IBM lab manipulates single atoms to create prototype memory two orders of magnitude smaller than current technology - but commercialisation is unlikely anytime soon.

IBM research scientists have unveiled the world’s smallest memory unit. Able to store one bit of information, the device comprises just twelve magnetic atoms assembled one atom at a time using a scanning tunnelling microscope.

Current storage technology has advanced according to a trend dubbed "Moore’s Law" (after Intel founder Gordon Moore) which postulates a doubling of memory storage density (bits/unit area) every 18 months. Hard disks store one bit using around a million atoms, while the solid state memory typical of portable devices such a smart phones requires around 1.6 million.

"We as an industry have been following for many years this trend [Moore’s Law] where we incrementally decrease the size of [transistors] each year. We’ve jumped to the ultimate end…to build structures one atom at a time," Andreas Heinrich, a physicist at IBM Research – Almaden, in California said.

"In this breakthrough…we have stored magnetic information [one bit] using only 12 atoms."

The atomic-scale memory device works by aligning the magnetic "spin" properties of all 12 atoms in one direction to represent a "1" and the opposite direction for a "0". The aligned group can’t interfere with adjacent aligned groups and the alignment is maintained "for hours", according to the company.

IBM demonstrated the ability to pack adjacent magnetic bits much closer together than was previously possible thus greatly increasing the storage density.

IBM’s development is unlikely to be seen in a consumer electronics product anytime soon. Changing the state of the memory device from a "0" to a "1" requires the services of the scanning tunnelling microscope that was used to construct the memory in the first place.

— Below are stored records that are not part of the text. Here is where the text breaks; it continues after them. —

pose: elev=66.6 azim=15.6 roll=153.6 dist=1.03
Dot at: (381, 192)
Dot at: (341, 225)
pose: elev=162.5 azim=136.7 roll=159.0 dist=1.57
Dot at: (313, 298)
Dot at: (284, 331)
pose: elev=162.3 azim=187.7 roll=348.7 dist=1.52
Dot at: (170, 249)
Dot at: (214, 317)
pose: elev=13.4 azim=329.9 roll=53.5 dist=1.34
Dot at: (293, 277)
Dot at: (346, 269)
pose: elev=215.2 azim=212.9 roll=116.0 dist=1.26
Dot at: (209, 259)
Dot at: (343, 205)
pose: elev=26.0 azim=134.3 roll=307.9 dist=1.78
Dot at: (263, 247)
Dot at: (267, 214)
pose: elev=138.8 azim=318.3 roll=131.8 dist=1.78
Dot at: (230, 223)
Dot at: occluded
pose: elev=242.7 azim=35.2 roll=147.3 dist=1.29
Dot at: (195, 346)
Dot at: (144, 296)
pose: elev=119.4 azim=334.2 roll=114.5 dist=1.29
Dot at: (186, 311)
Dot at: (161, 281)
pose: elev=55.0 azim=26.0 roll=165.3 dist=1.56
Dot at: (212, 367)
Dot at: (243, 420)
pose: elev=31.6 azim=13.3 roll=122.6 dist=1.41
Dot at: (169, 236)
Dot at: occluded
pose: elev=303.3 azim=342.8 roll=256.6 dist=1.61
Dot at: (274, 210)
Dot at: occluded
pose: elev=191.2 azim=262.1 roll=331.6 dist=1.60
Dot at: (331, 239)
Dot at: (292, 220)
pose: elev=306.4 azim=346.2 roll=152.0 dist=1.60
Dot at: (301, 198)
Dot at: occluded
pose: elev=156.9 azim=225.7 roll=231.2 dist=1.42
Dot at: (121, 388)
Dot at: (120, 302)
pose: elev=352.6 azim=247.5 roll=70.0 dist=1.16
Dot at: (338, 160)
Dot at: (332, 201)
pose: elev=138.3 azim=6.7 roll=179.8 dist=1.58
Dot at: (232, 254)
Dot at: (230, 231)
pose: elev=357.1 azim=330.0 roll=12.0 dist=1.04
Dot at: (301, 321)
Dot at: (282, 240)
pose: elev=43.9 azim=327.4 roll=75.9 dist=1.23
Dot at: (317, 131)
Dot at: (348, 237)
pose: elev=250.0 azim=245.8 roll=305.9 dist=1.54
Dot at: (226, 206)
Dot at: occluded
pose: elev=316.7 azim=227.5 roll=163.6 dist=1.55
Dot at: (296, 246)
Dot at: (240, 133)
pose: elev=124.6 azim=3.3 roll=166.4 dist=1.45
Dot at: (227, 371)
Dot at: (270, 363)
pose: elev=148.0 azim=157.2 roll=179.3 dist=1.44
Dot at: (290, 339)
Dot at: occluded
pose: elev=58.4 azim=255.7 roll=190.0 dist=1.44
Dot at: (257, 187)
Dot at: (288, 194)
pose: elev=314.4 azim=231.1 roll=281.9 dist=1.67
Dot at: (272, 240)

Sources inside the lab also noted that the 12-atom memory device only works at very low temperatures and a room temperature-functioning equivalent actually requires around 100 atoms. IBM has said nothing about commercialising the technology.

Current memory storage for portable products is dominated by flash, a non-volatile (ie able to store information without requiring power) solid state memory. Consistent development of the technology has led to chips that are able to store up to 16 gigabits.

While the expected trend as a factor of two every three years (as per original version of Moore’s law), this has recently been accelerated in the case of NAND flash to a factor of two every two years.

However, as the chip features are now approaching dimensions as small as 20 nanometers (billionths of a metre) quantum physical barriers threaten to limit further shrinkage. Manufacturers are exploring density increases by adopting innovative manufacturing techniques such as 3-D stacking of transistors.

Flash memory chips are cheap and plentiful and available to the Australian electronics sector via suppliers such as element14 and RS Components.